Acusado de falsidade ideológica, José Eduardo Franco dos Reis alegou à Polícia Civil possuir um "irmão gêmeo" em Londres
O Ministério Público de São Paulo (MP-SP) denunciou por falsidade ideológica e uso de documento falso um juiz aposentado acusado de manter duas identidades ao longo de 40 anos.
José Eduardo Franco dos Reis, apontado como o verdadeiro nome do magistrado Edward Albert Lancelot Dodd Canterbury Caterham Wickfield, teria ingressado na carreira jurídica e atuado no Tribunal de Justiça de São Paulo (TJ-SP) por mais de duas décadas sob uma identidade falsa.
Confrontado sobre a duplicidade de registros, José negou qualquer irregularidade. Em depoimento à Polícia Civil em dezembro do ano passado, alegou que Edward era seu irmão gêmeo, que teria sido separado dele ainda na infância.
Segundo seu relato, após a morte de seu pai, sua mãe revelou que ele tinha um irmão gêmeo, que havia sido doado para outra família. Os dois só teriam retomado contato na década de 1980, quando Edward veio ao Brasil.
José afirmou que o suposto irmão trabalhou no país até se aposentar e depois retornou para Londres, onde residiria atualmente no bairro de West Kensington. Para reforçar sua versão, forneceu às autoridades um endereço e um número de telefone supostamente pertencentes a Edward.
Ele ainda justificou sua ida ao Poupatempo para renovar o RG no nome britânico dizendo que estava atendendo a um pedido do suposto irmão. No entanto, a Polícia Civil descartou totalmente a existência desse irmão gêmeo e considerou o depoimento uma tentativa de ocultar a fraude.
A investigação começou em outubro do ano passado, quando José compareceu a uma unidade do Poupatempo para solicitar uma segunda via do RG no nome de Edward. O sistema de identificação emitiu um alerta ao cruzar suas digitais com as de José, revelando a duplicidade.

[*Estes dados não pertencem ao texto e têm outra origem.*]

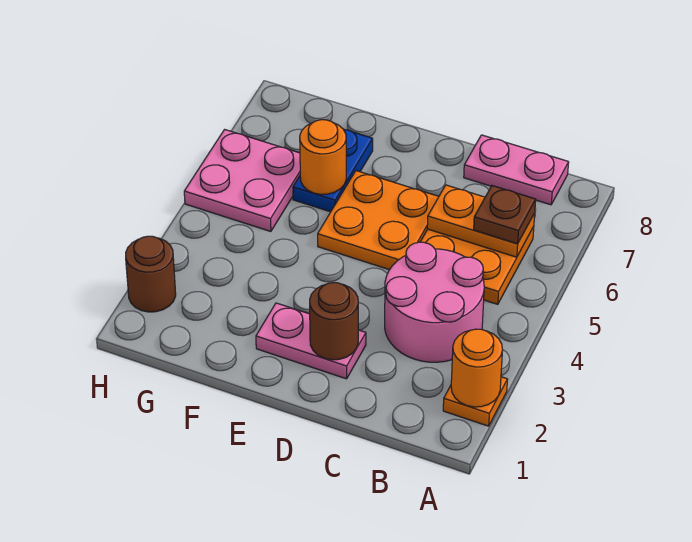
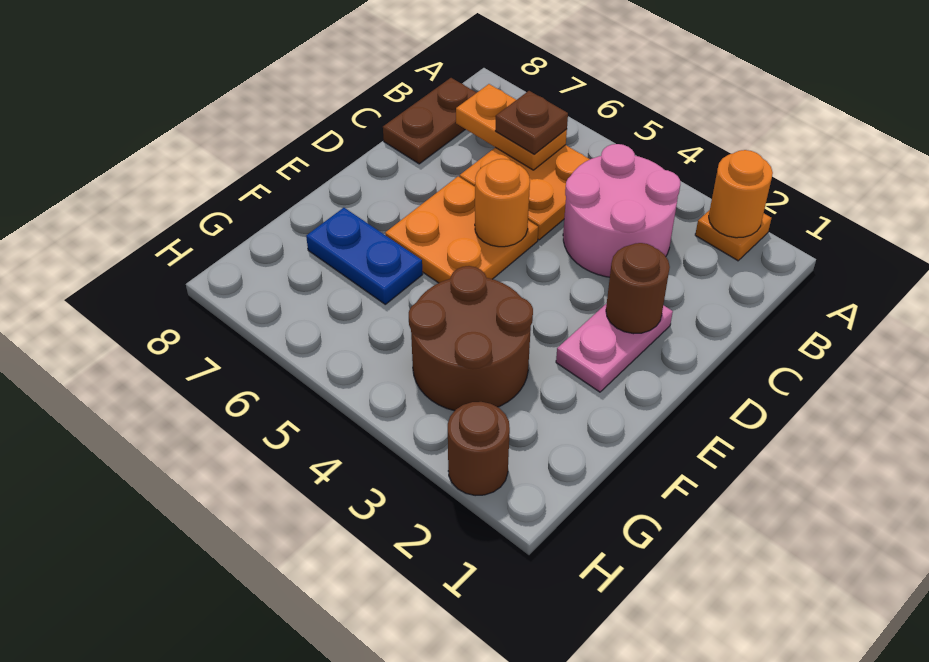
orange 1x2 plate [427,185,535,257] -> orange 1x2 plate turned to [456,84,567,170]
pink 1x2 plate [464,135,569,205] -> brown 1x2 plate [383,78,476,164]
none -> brown 2x2 round brick [409,266,533,411]
orange 1x1 round brick [300,120,346,194] -> orange 1x1 round brick moved to [475,159,530,247]
pink 2x2 plate [184,129,300,232] -> none

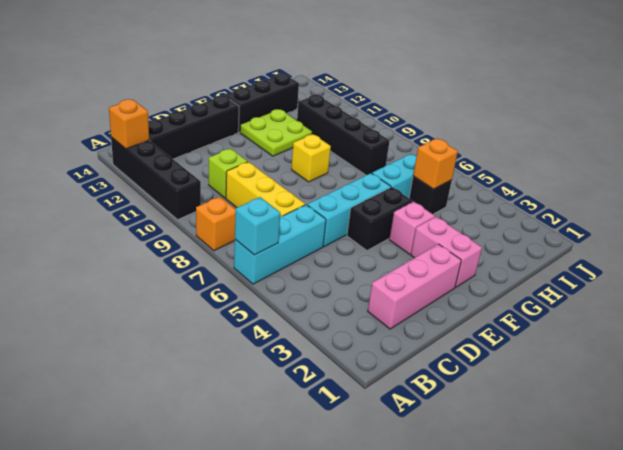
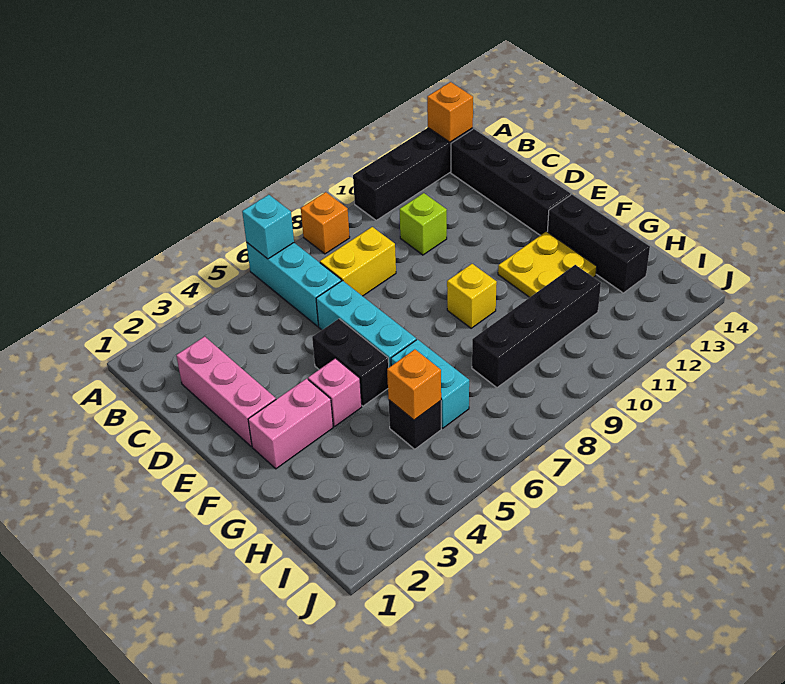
yellow 1x3 brick [226,162,305,217] -> yellow 1x2 brick [320,227,396,296]
lime 2x2 plate [240,109,313,156] -> yellow 2x2 plate [498,231,597,297]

O caso foi encaminhado à Delegacia de Polícia de Combate a Crimes de Fraude Documental e Biometria, que descobriu que o suspeito possuía dois RGs, dois CPFs, duas inscrições eleitorais e dois cadastros na Receita Federal.
De acordo com o MP, a identidade britânica surgiu em 1980, quando José, então com 22 anos, obteve documentos no estado de São Paulo apresentando-se como filho de Richard Lancelot Dodd Canterbury Caterham Wickfield e Anne Marie Dubois Vicente Wickfield. Ele utilizou essa identidade para ingressar na Faculdade de Direito da USP, onde se formou, e depois para ser aprovado no concurso da magistratura em 1995.
Apesar da construção de uma identidade fictícia, José nunca deixou de usar seu nome original. Em 1993, solicitou um novo RG como José Eduardo Franco dos Reis, declarando-se vendedor no centro de São Paulo. Enquanto isso, seguia utilizando a identidade de Edward para atuar como juiz, adquirir bens e manter uma carteira de habilitação ativa.
A farsa, segundo o MP, só foi descoberta devido aos avanços nos sistemas de identificação, que possibilitaram o cruzamento de dados biométricos. A promotoria solicitou o bloqueio de todos os documentos no nome de Edward, além da suspensão da habilitação e do registro de um veículo em seu nome, um Chevrolet Cruze.
Procurado pelo GLOBO, o Tribunal de Justiça de São Paulo informou em nota que não pode se manifestar sobre o caso enquanto não houver condenação e que é vedado aos magistrados comentarem sobre processos em andamento. O caso segue sob sigilo na Justiça.